» **Task item**
Please replace "trails" with "follows" throughout the listing below and give it back otherwise unchanged, leaving out the pictures.

» **Available data**
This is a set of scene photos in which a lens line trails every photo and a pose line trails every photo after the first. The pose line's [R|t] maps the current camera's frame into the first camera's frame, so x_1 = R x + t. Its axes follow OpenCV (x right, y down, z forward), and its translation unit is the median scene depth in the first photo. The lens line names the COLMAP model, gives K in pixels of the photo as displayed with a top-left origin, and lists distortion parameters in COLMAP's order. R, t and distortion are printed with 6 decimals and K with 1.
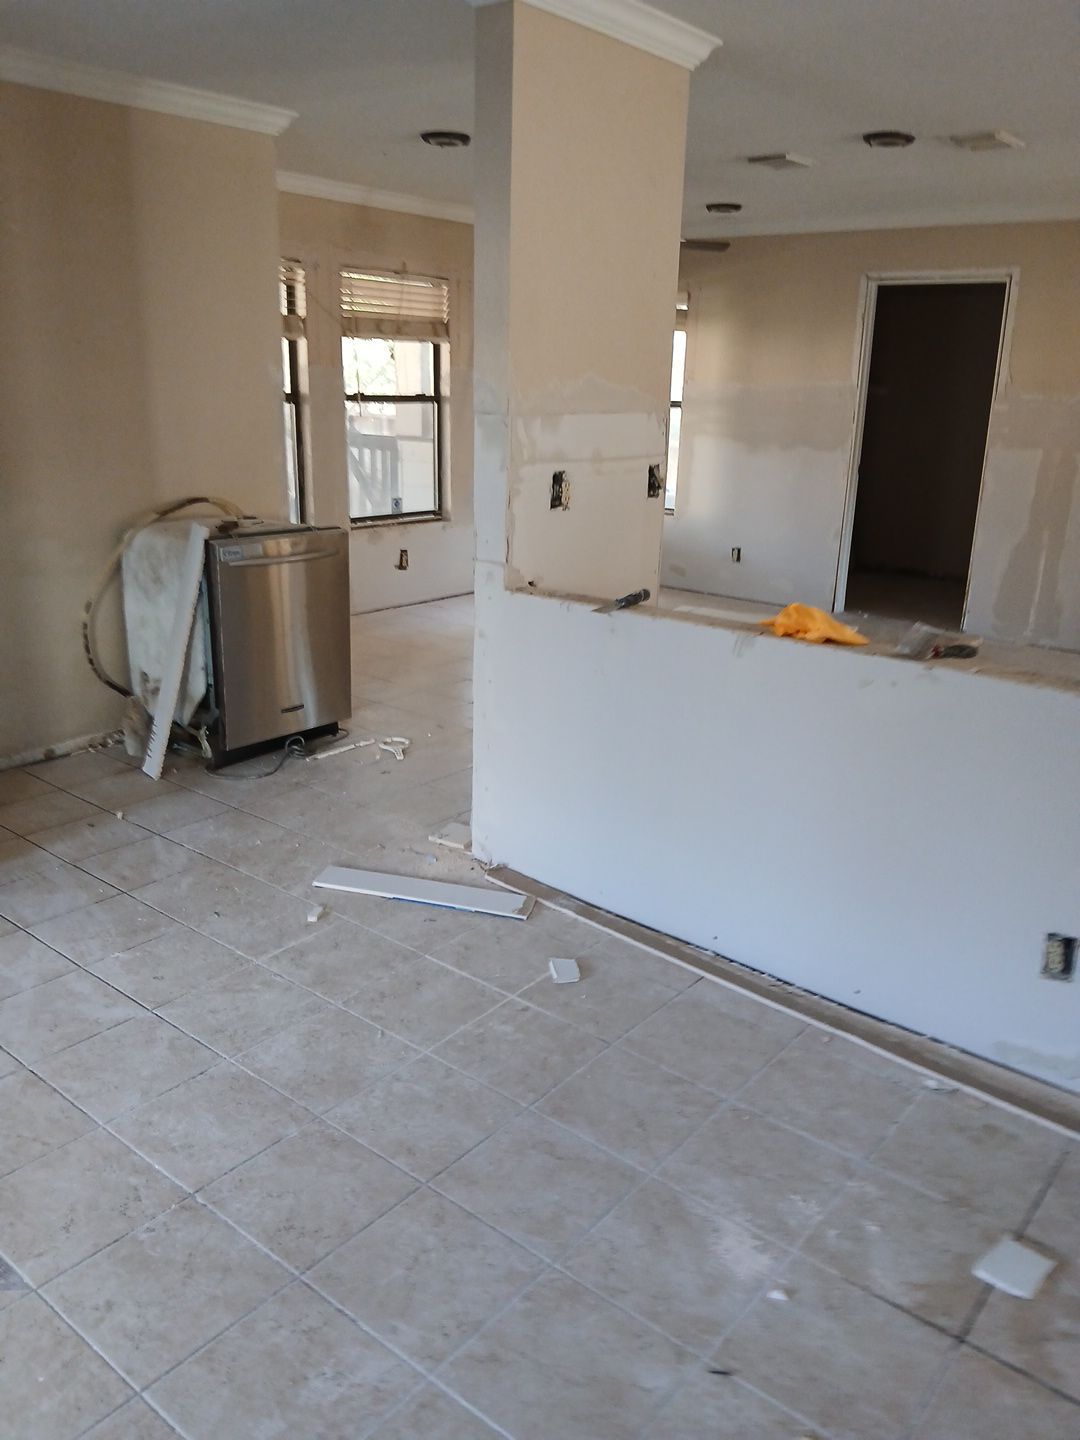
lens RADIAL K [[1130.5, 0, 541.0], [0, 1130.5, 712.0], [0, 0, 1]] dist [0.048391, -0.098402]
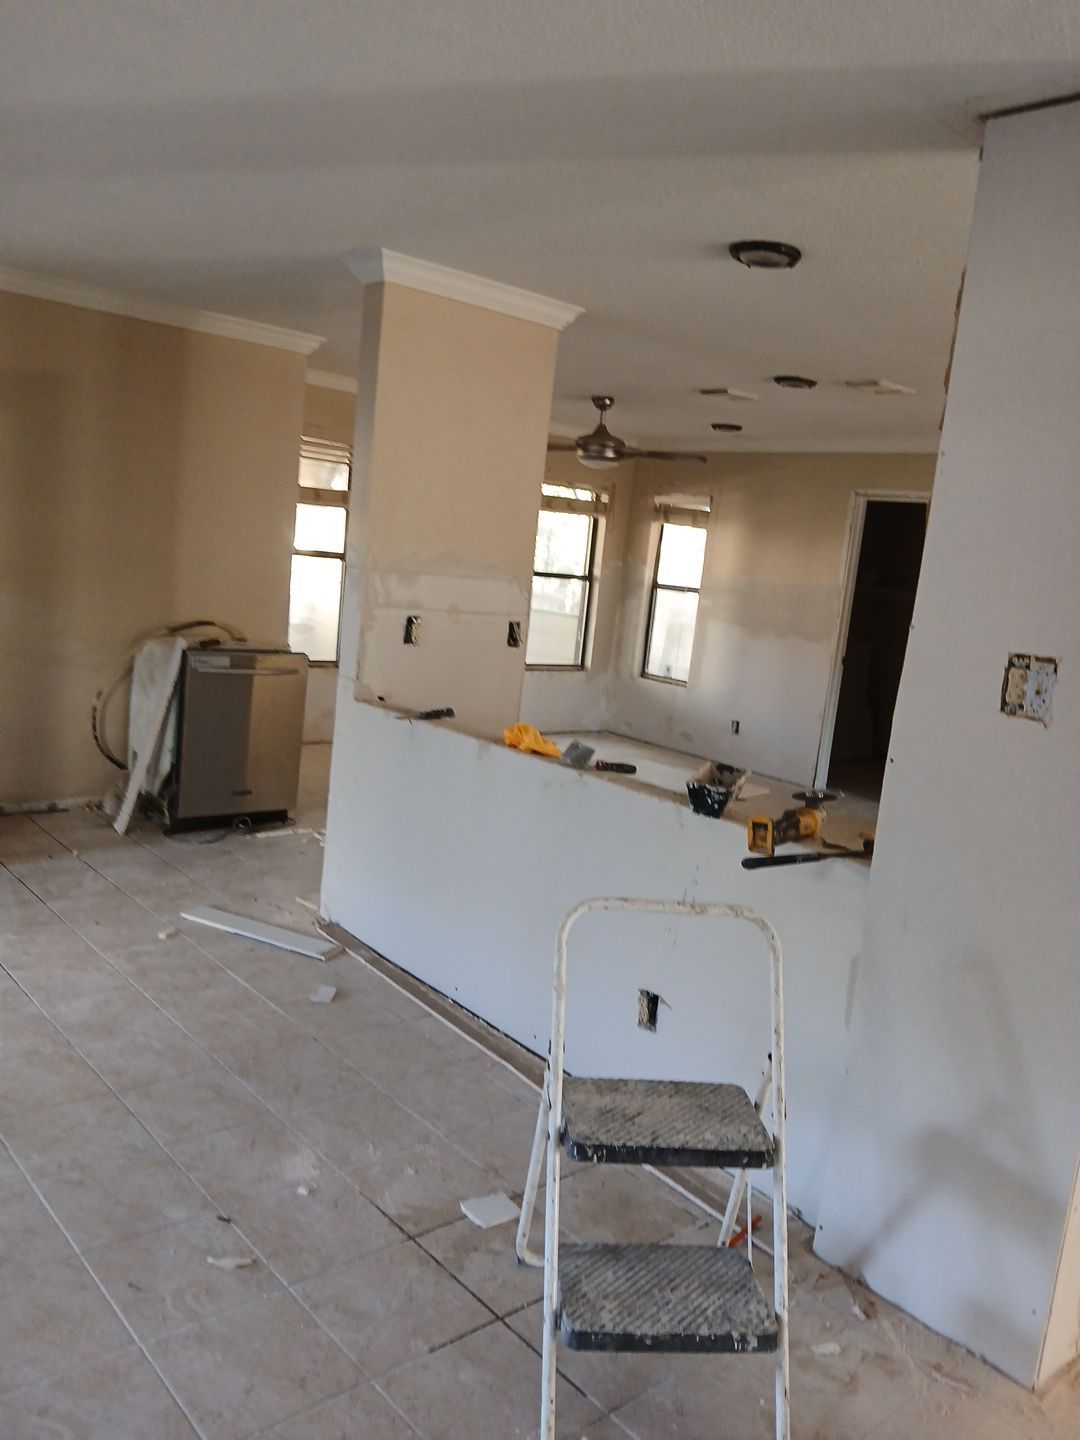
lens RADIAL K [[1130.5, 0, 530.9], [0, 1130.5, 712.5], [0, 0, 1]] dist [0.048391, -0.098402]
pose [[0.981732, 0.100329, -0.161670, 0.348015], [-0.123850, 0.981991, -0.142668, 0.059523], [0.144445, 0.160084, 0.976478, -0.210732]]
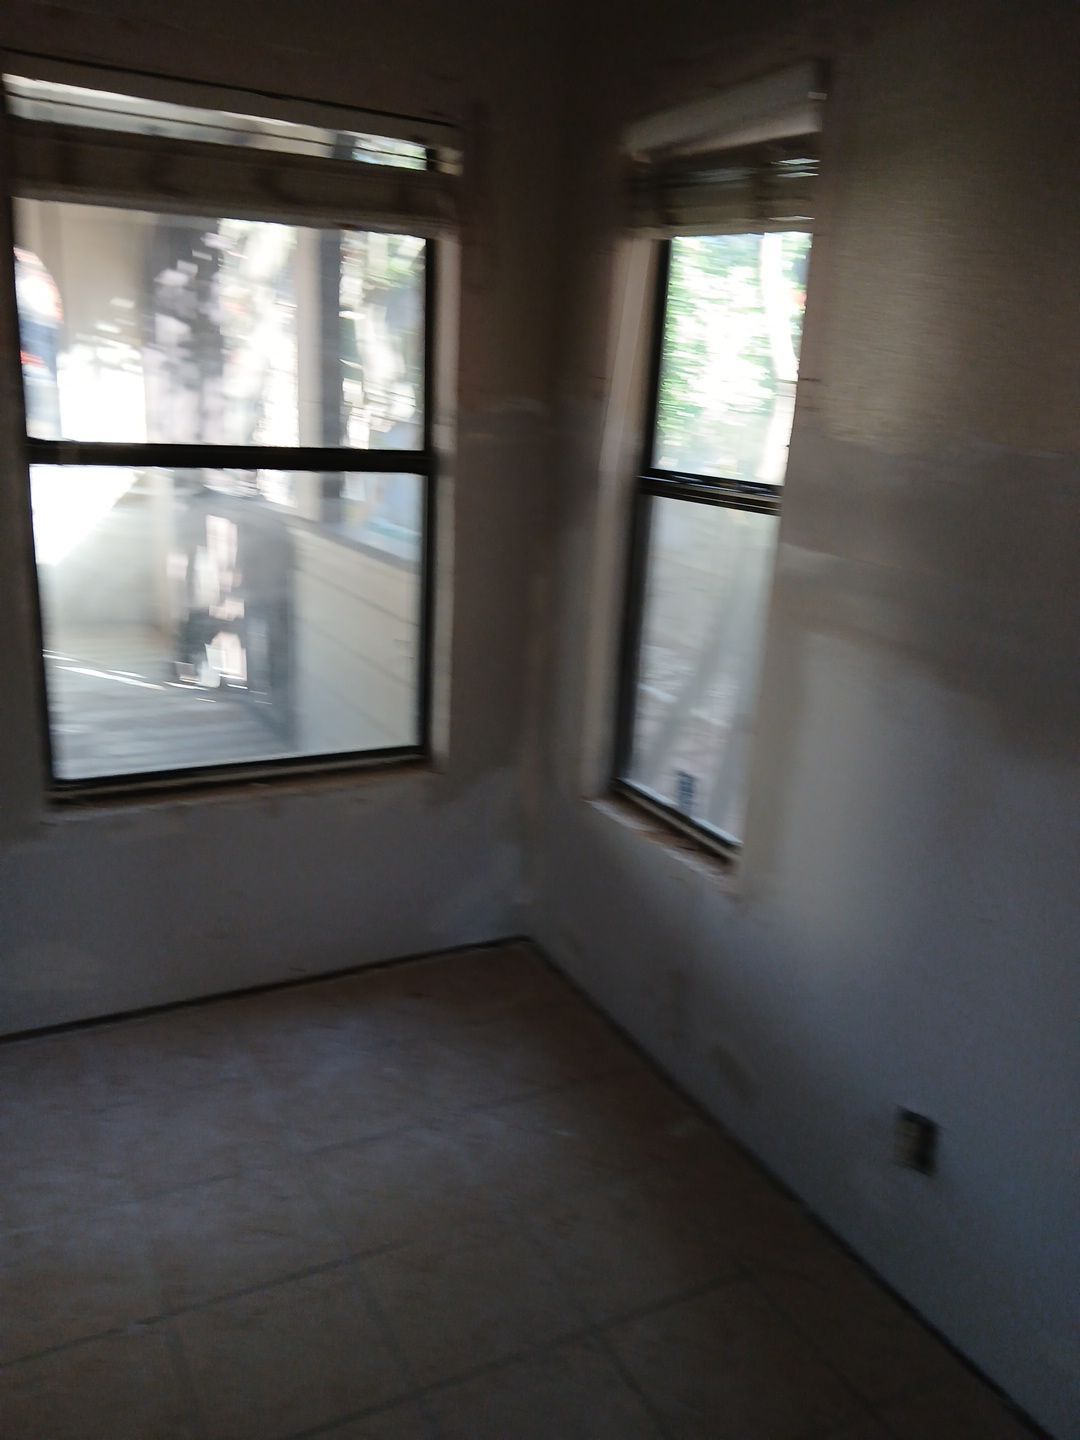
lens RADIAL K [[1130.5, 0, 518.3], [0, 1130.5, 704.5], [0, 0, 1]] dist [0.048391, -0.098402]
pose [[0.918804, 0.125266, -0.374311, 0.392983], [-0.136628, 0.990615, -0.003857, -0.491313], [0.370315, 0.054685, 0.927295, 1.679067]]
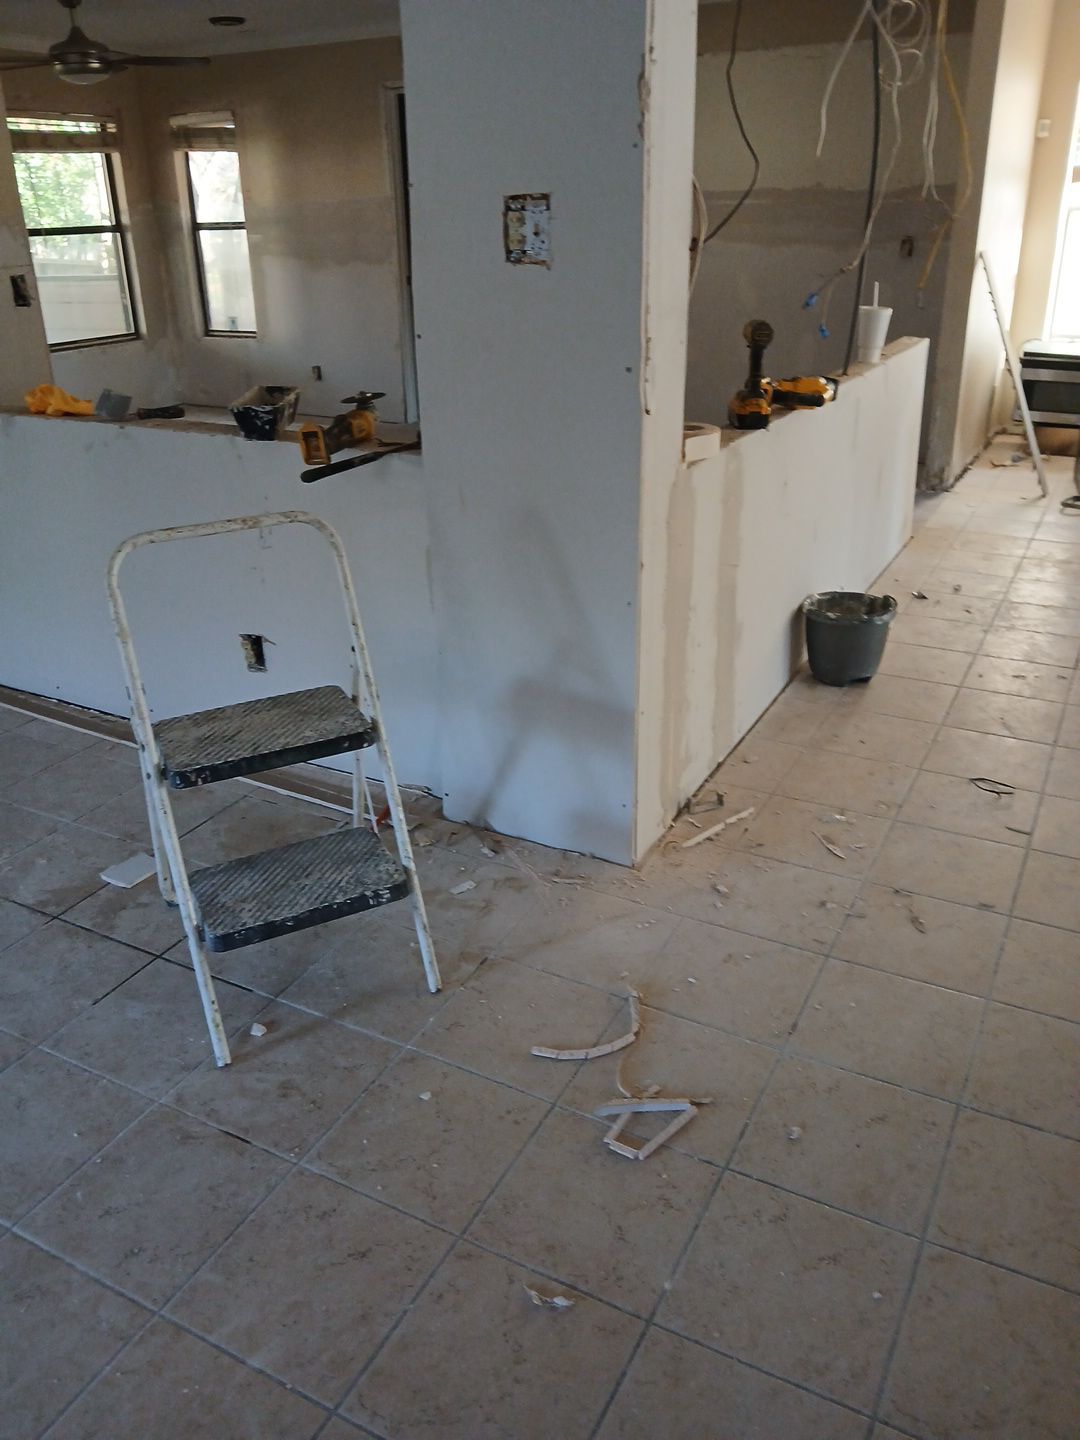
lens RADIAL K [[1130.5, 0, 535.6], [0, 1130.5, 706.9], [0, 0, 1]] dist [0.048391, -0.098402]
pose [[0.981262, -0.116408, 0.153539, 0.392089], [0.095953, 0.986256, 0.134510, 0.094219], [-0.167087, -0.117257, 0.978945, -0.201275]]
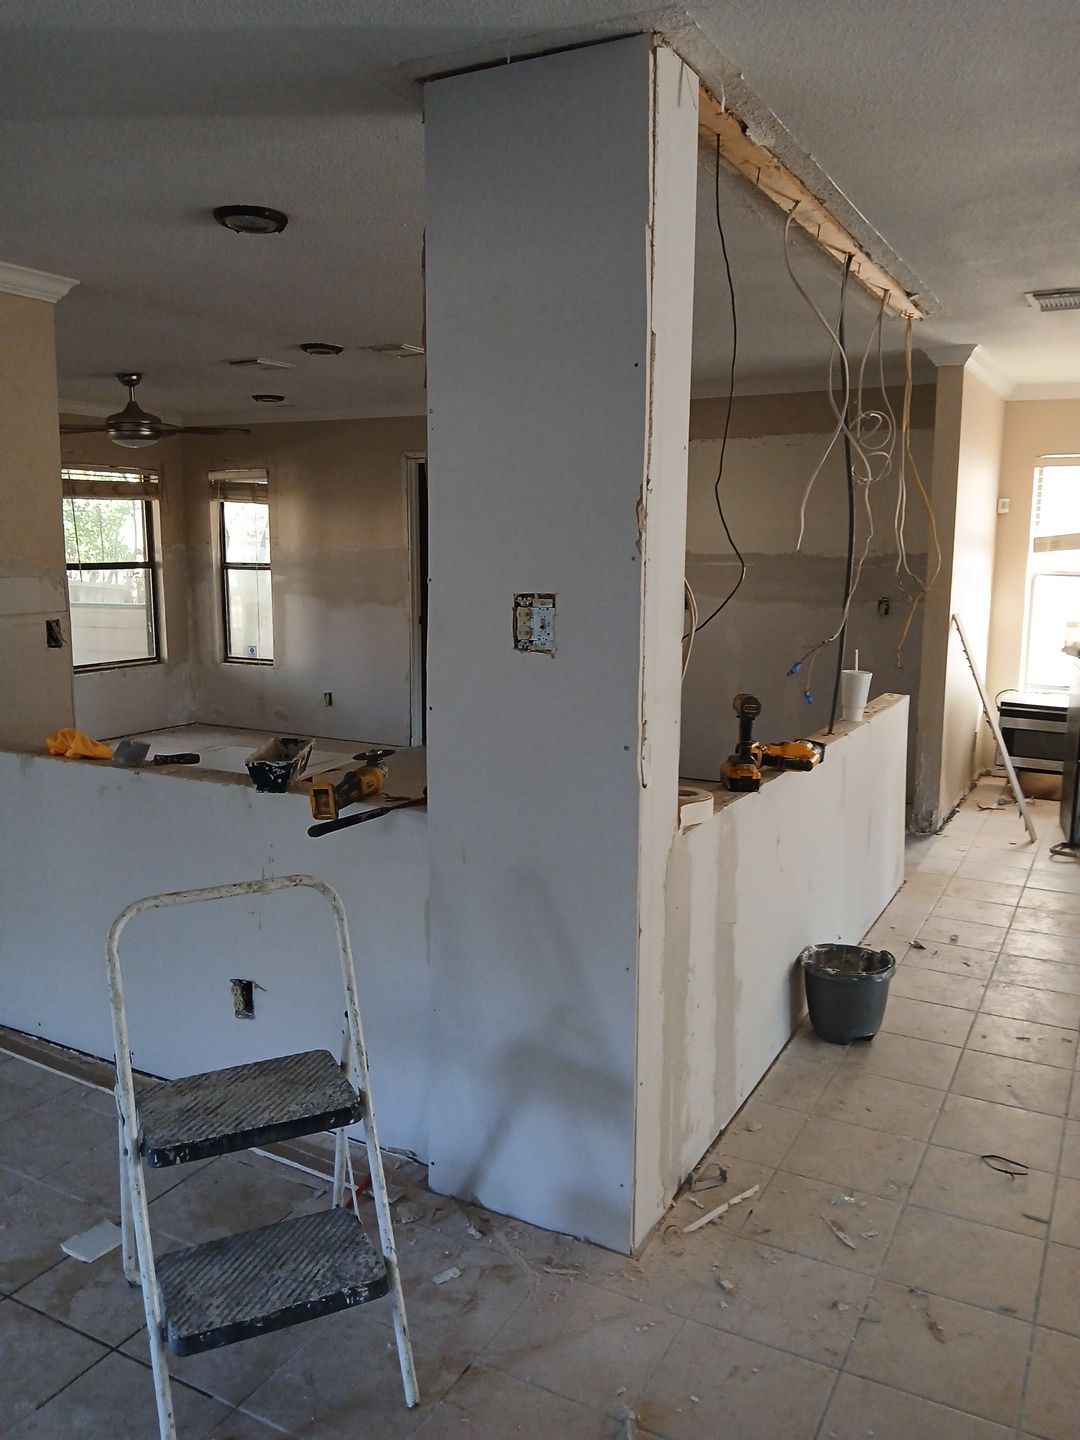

» **Task output**
This is a set of scene photos in which a lens line follows every photo and a pose line follows every photo after the first. The pose line's [R|t] maps the current camera's frame into the first camera's frame, so x_1 = R x + t. Its axes follow OpenCV (x right, y down, z forward), and its translation unit is the median scene depth in the first photo. The lens line names the COLMAP model, gives K in pixels of the photo as displayed with a top-left origin, and lists distortion parameters in COLMAP's order. R, t and distortion are printed with 6 decimals and K with 1.
lens RADIAL K [[1130.5, 0, 541.0], [0, 1130.5, 712.0], [0, 0, 1]] dist [0.048391, -0.098402]
lens RADIAL K [[1130.5, 0, 530.9], [0, 1130.5, 712.5], [0, 0, 1]] dist [0.048391, -0.098402]
pose [[0.981732, 0.100329, -0.161670, 0.348015], [-0.123850, 0.981991, -0.142668, 0.059523], [0.144445, 0.160084, 0.976478, -0.210732]]
lens RADIAL K [[1130.5, 0, 518.3], [0, 1130.5, 704.5], [0, 0, 1]] dist [0.048391, -0.098402]
pose [[0.918804, 0.125266, -0.374311, 0.392983], [-0.136628, 0.990615, -0.003857, -0.491313], [0.370315, 0.054685, 0.927295, 1.679067]]
lens RADIAL K [[1130.5, 0, 535.6], [0, 1130.5, 706.9], [0, 0, 1]] dist [0.048391, -0.098402]
pose [[0.981262, -0.116408, 0.153539, 0.392089], [0.095953, 0.986256, 0.134510, 0.094219], [-0.167087, -0.117257, 0.978945, -0.201275]]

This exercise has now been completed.